At about 8:00 am, the truck in front of us suddenly started to move, we followed and were led to an exit ramp, onto back roads chunked with ice, but we followed that truck which had Maine license plates—figured he was going the same direction we were. Ultimately, the truck turned off the road, but by this time we had figured out where we were on a map. We passed through small towns that were engulfed in snow, saw people trudging along the side of the road armed with snow shovels, got stuck at least once but other drivers jumped out and pushed us free. Then at about the country line—whatever county Buffalo happens to be in—there was no more snow. By the time we returned to the Thruway, it was a bright, beautiful October day, the leaves in full fall color. The only indication of what we had been through were squads of utility trucks going the other way, heading toward Buffalo: the posse riding hard to save the day.

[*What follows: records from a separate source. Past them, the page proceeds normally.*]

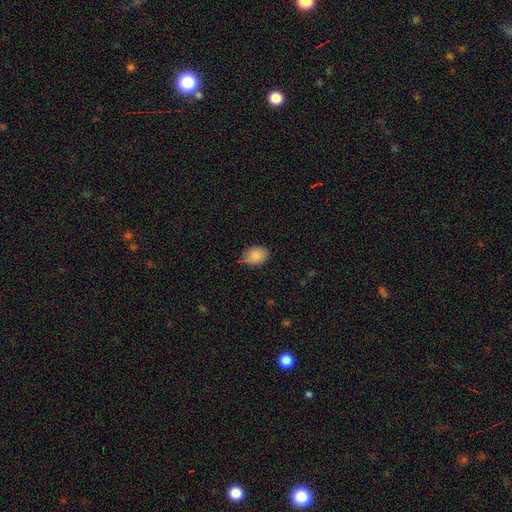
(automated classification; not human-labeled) Smooth or featured?
  - smooth: 86% *
  - star or artifact: 8%
  - featured or disk: 6%
How rounded?
  - in between: 65% *
  - round: 34%
  - cigar-shaped: 1%
Merging?
  - none: 73% *
  - minor disturbance: 22%
  - major disturbance: 3%
  - merger: 2%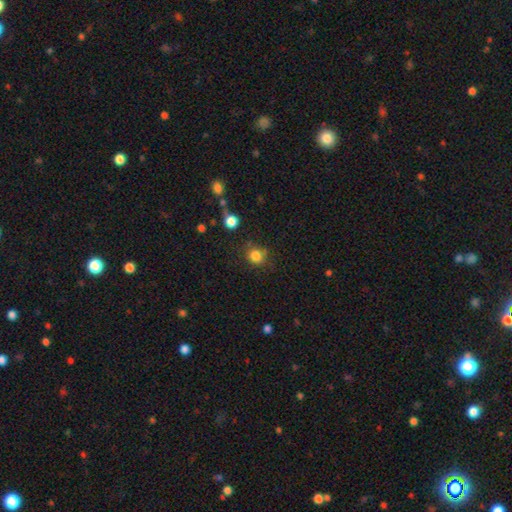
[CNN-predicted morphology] Q: Smooth or featured?
A: smooth (82%); runner-up: star or artifact (12%)
Q: How rounded?
A: round (80%); runner-up: in between (19%)
Q: Merging?
A: none (74%); runner-up: minor disturbance (16%)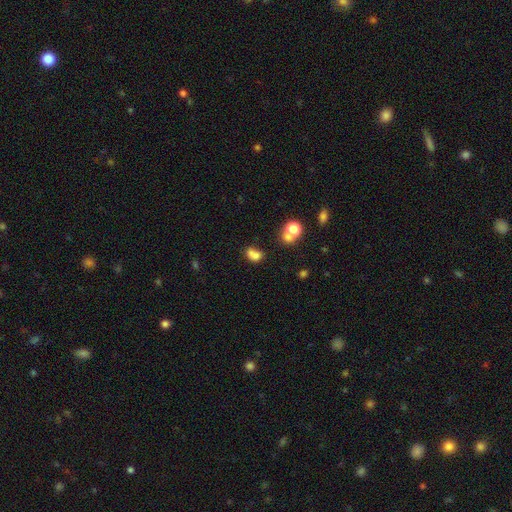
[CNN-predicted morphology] This is likely a smooth galaxy (74%). How rounded: likely in between (63%). Merging: possibly merger (46%).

Being stuck on the New York State Thruway was not part of our plan for that weekend. Moreover, it was not comfortable. It was cold, and there was the uncertainty of not knowing when or if we would ever get free. But looking back, I remember that ordeal with some fondness. It opened up space in my life that would not have been there on a well planned and executed trip. I remember how beautiful the autumn leaves looked once we broke through from the snow. I remember the snow itself, how it sparkled in the early morning light. I remember the quiet that was present during the night and early dawn hours before traffic started to move. The whole weekend—Parents Weekend—took on a magical feeling: food tasted really good, and sleep came really hard, and we all just enjoyed being with each other.

Stories of this holiday season are often about interruptions. They’re about things that get in the way of what we had planned. They’re about spaces opening in our lives, and the love that can enter those spaces. They’re about making room so that love can find its way in.

We’re all looking for love, in one form or another. We probably think we know what love’s going to look like once we find it, but it usually doesn’t arrive in the form that we anticipate. It appears when we’re not expecting it, and maybe—as in the play we just saw—maybe looking like a wet, large, cold, hungry, pregnant dog.

Here’s a funny thing about love: we plan for it, create strategies, work out business plans, claim control over the process—but all this effort often doesn’t work. Maybe sometimes it does, but often it doesn’t. We try to make love happen, and it doesn’t.

Then maybe we stop looking, and: there it is. Why didn’t I see that before? The brilliant red and oranges of the autumn leaves, the light that sparkles off the snow, the warmth of a roadside diner breakfast, the gratitude for family—it’s always there, but we might not notice until space is created for us to see. Until we make room for love.

In some theologies, it is conjectured that the reason we don’t find God is that we are trying so hard to find God. We are so busy looking that we don’t notice God is trying to find us. God is trying to find a way in to our busy, programmed, preoccupied lives. So to find God—or whatever God is for us—we are called to relax. Create space—open ourselves—so there might be room for God to enter.

There is something to that, whatever we’re looking for: be it God, be it love, be it guidance for a decision, be it clarity on the next step that we are called to take, be it joy, be it peace. There is a role for plans and for assembling resources and strategies. But there is also a time to stop, listen, make room for whatever’s out there, trying to find its way in.

And so during this busy season, we are reminded to sometimes pause, take a few deep breaths. Create space. Make room: make room for what’s trying to find its way to you.

Pause, breathe deeply, make room for love.